Cette technologie non seulement fera avancer la santé humaine, mais peut également être généralement utilisée pour la santé animale, de la protection du bétail à la lutte contre les nuisibles domestiques, le potentiel est infini.   

Besoin de financement patient

Pour que les solutions de bioscience atteignent leur potentiel de traitement des nombreux problèmes urgents de la planète, des financements supplémentaires sont requis et la gestion d’actifs a un rôle important à jouer. Comme Andrey le précise : « Les solutions que nous essayons de mettre sur le marché sont nécessaires maintenant. »

Il convient que le financement requis pour sa société doit être patient et de long terme par nature, car les changements fondamentaux qui doivent être apportés à la façon dont nous cultivons et assurons la sécurité alimentaire mondiale ne se produiront pas d’un coup de baguette magique. Il ajoute :« Nous aimerions que ces changements se produisent en un trimestre. Mais la réalité est qu’il faut non seulement inventer une science totalement nouvelle, mais aussi que les comportements changent fondamentalement partout dans le monde. Et ceci prendra des années, voire des décennies. Nous avons donc besoin d’investisseurs qui sont totalement en phase avec une création de valeur à long terme que ces nouvelles solutions révolutionnaires peuvent apporter sur le marché. »

Andrey estime que le secteur de la gestion d’actifs et les marchés de capitaux peuvent jouer un rôle important dans la lutte contre le changement climatique, non seulement en apportant le capital d’exploitation nécessaire, mais aussi en donnant à d’autres investisseurs un vote de confiance décisif. Et s’il convient que la rentabilité est importante pour ces investisseurs, la capacité à démontrer un impact mesurable l’est tout autant. Comme de nombreux investisseurs de nos jours, il admet ne pas vouloir que son « argent aille sur un projet qui va performer au prochain trimestre, au détriment de l’avenir de [s]es enfants ».

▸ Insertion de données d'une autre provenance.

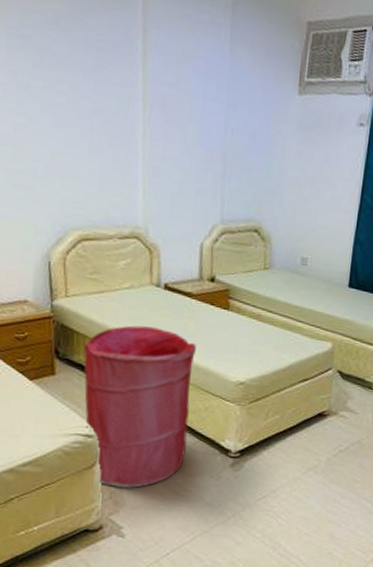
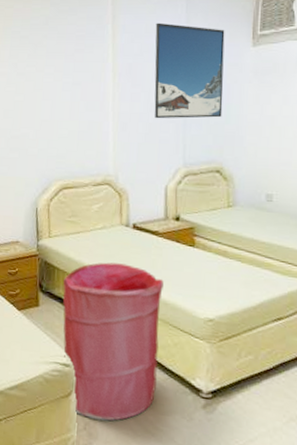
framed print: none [190,47,271,172] -> present [154,22,225,119]

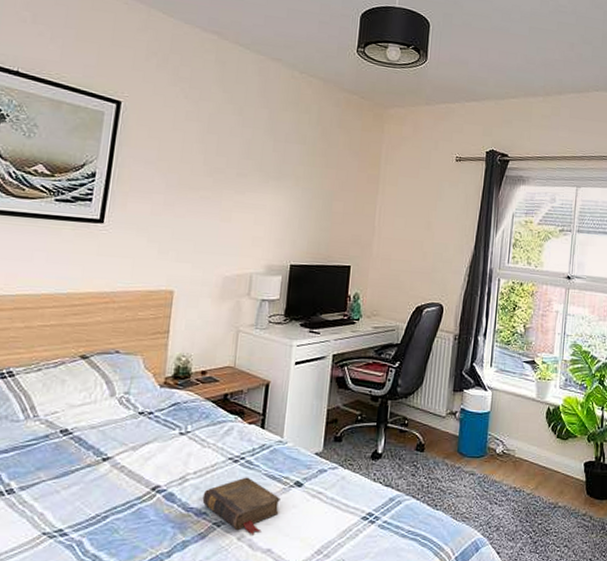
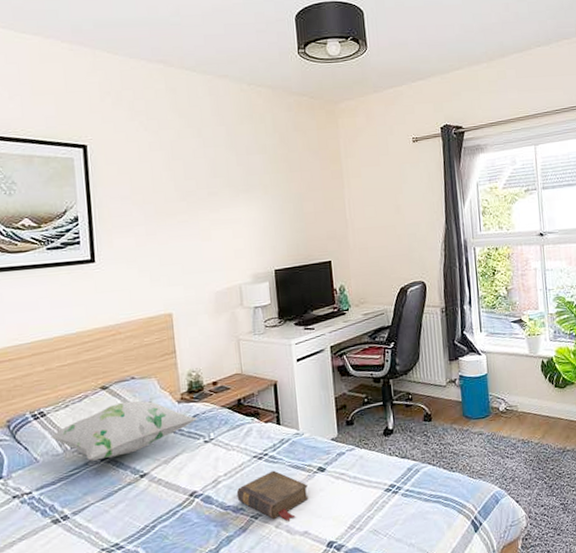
decorative pillow: none [14,376,178,434] -> present [51,401,198,461]

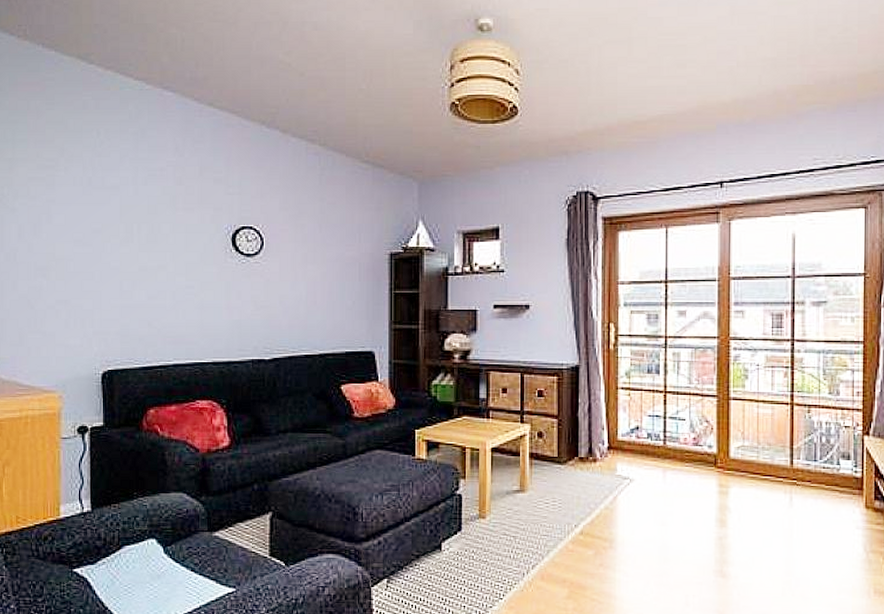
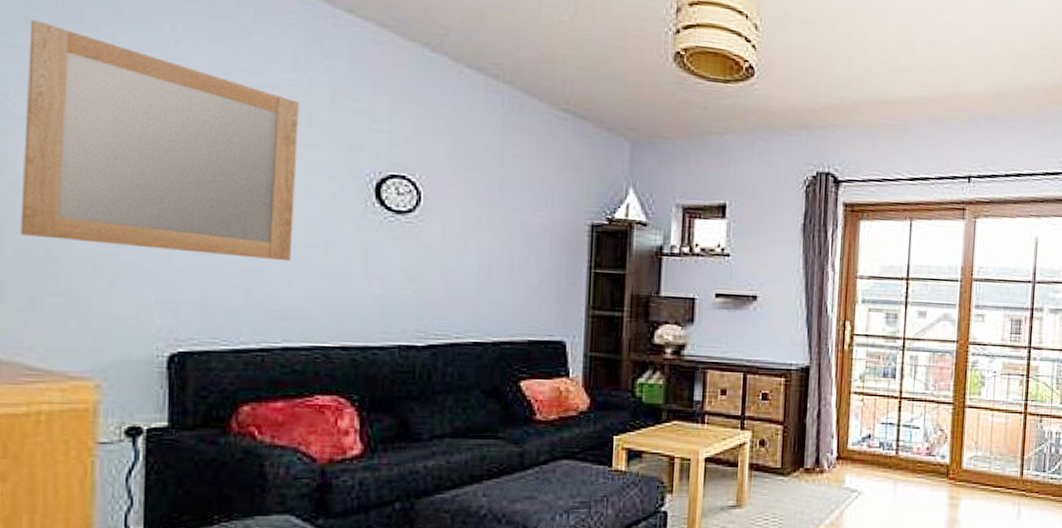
home mirror: none [13,140,179,299] -> present [20,20,300,262]

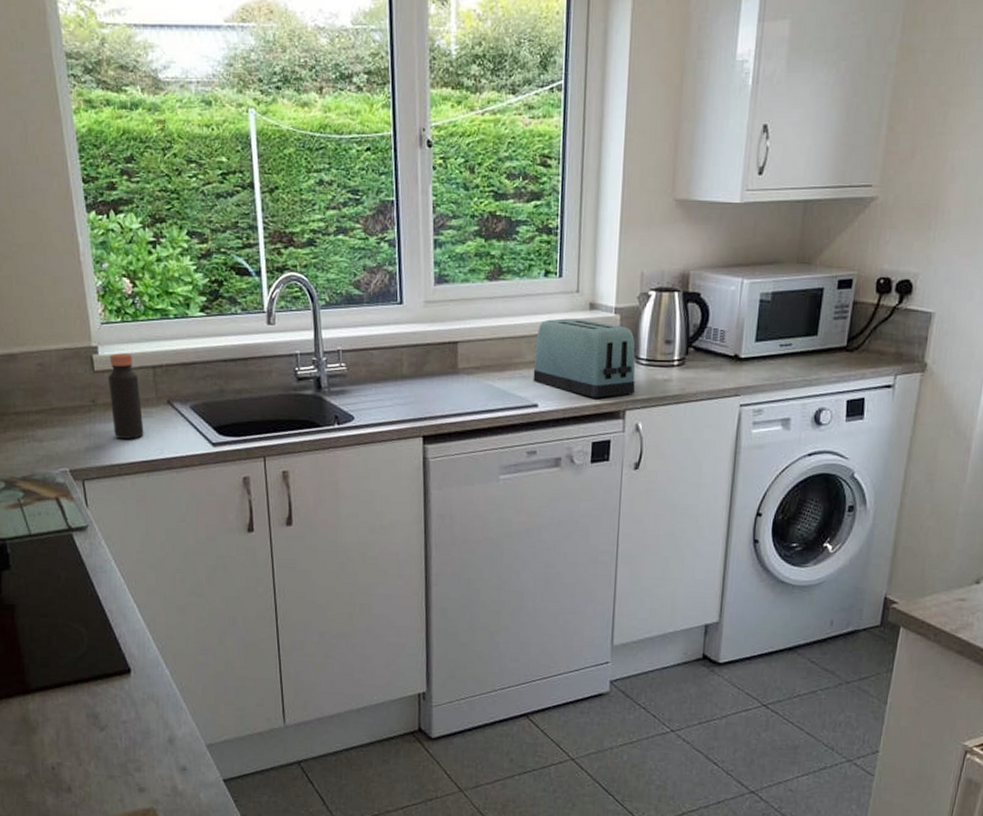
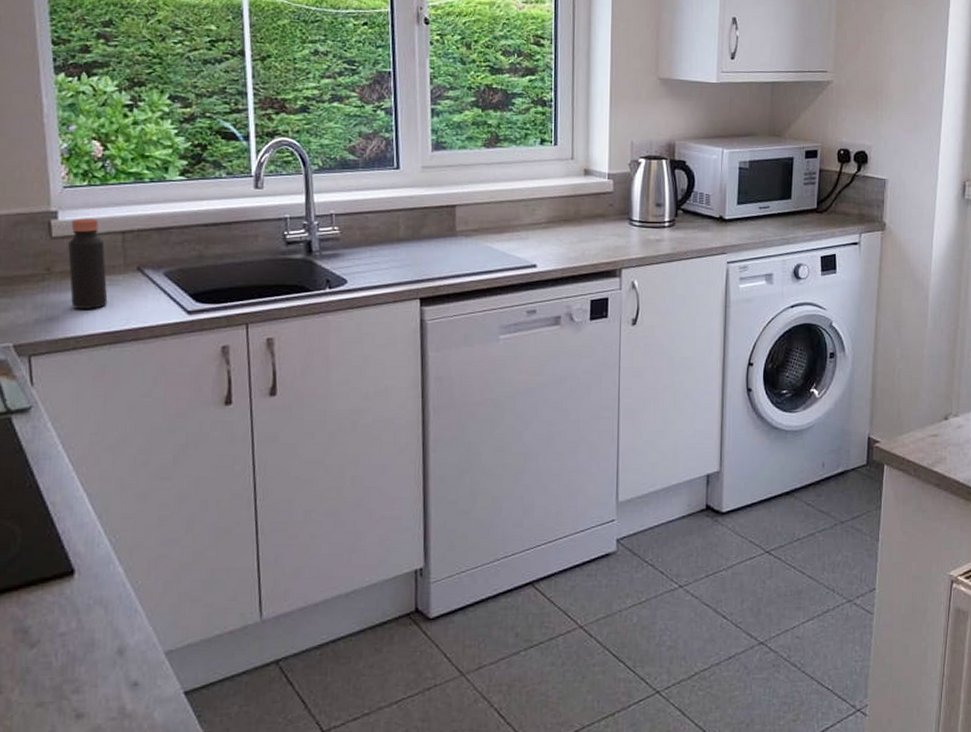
toaster: present [533,318,636,398] -> none [531,183,630,258]

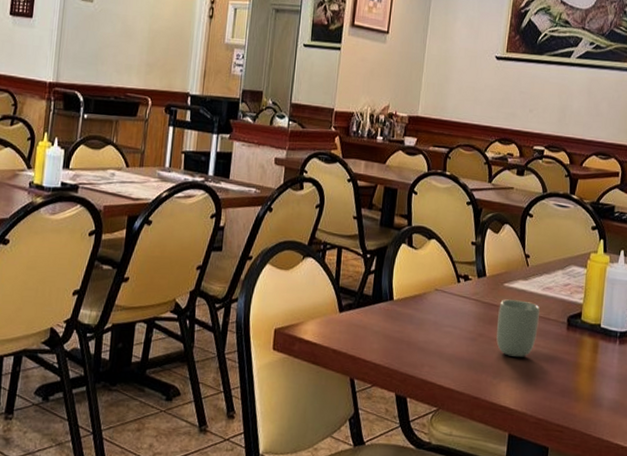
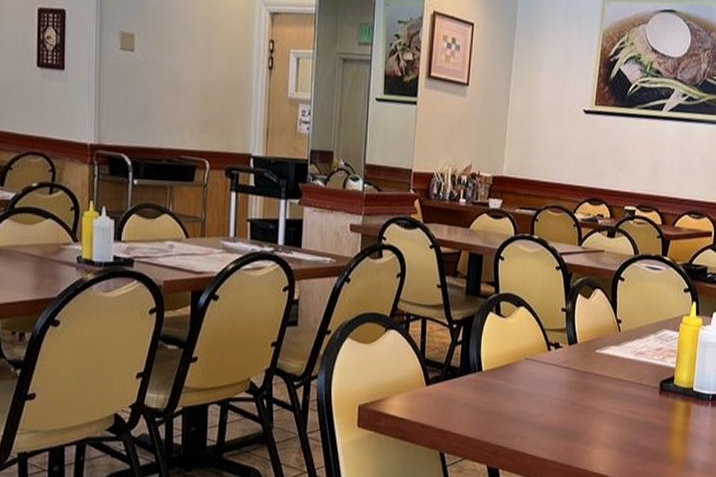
cup: present [496,299,540,358] -> none [588,366,632,425]

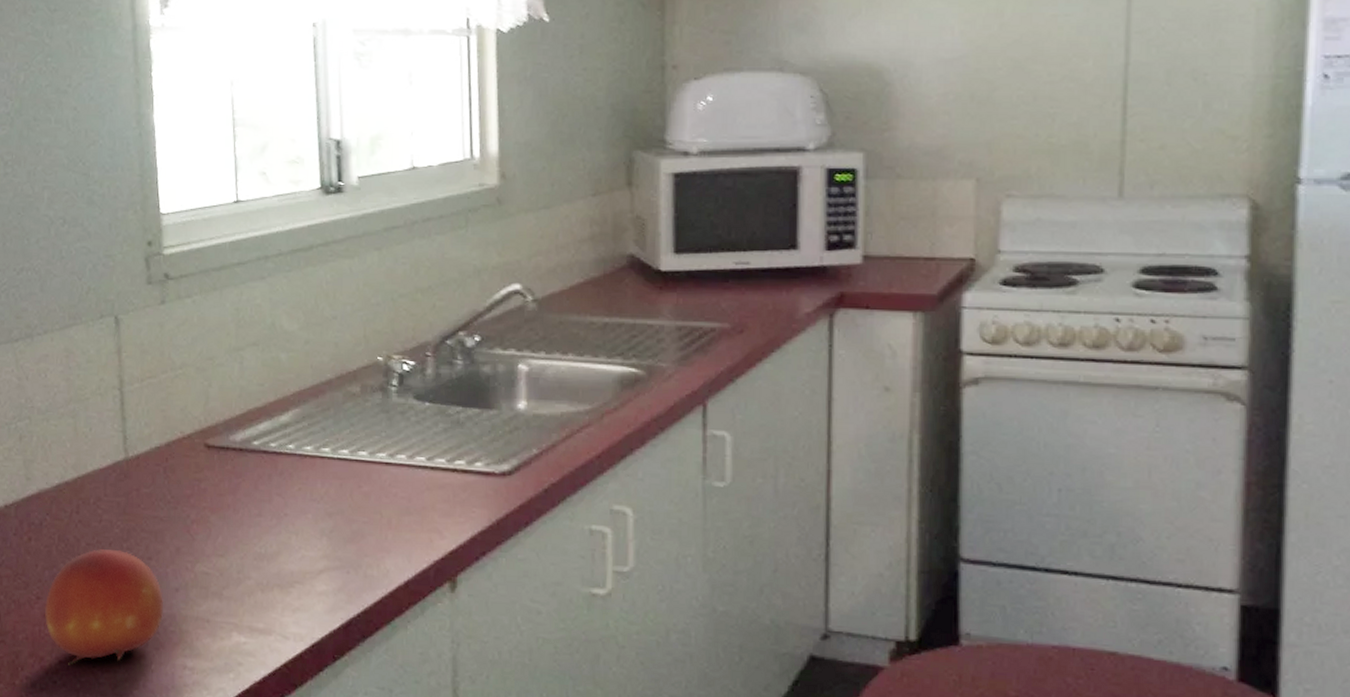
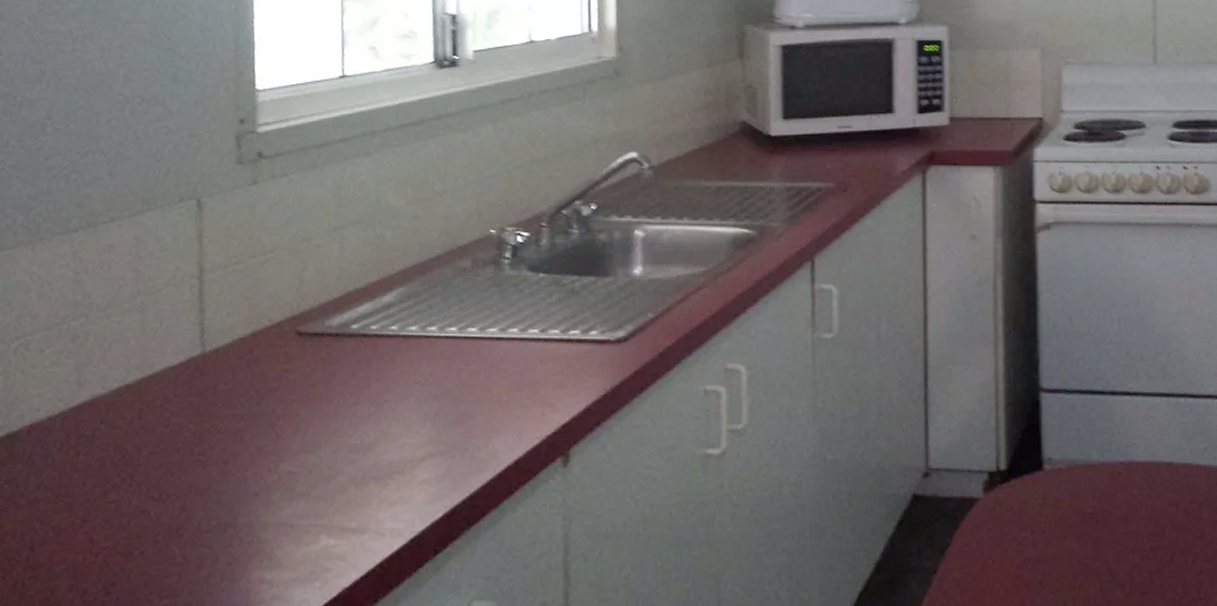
fruit: present [44,549,163,665] -> none [90,457,240,595]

Comme GreenLight Biosciences, nous travaillons vers un avenir où tout le monde mange à sa faim, a accès à la médecine et peut vivre dans un monde de paix et d’harmonie. C’est pourquoi nous cherchons toujours des sociétés qui ont un impact dans le soutien des écosystèmes via la création de solutions propres et durables aux problèmes de la planète. De telles sociétés ont le potentiel d’apporter de réels changements et de sauver des vies et en les épaulant, nous sommes fiers de participer activement à ce voyage.   

Les entreprises mentionnées dans le présent document le sont uniquement à titre d’illustration et ne constituent ni une sollicitation d’achat ni un conseil ou une recommandation d’investissement.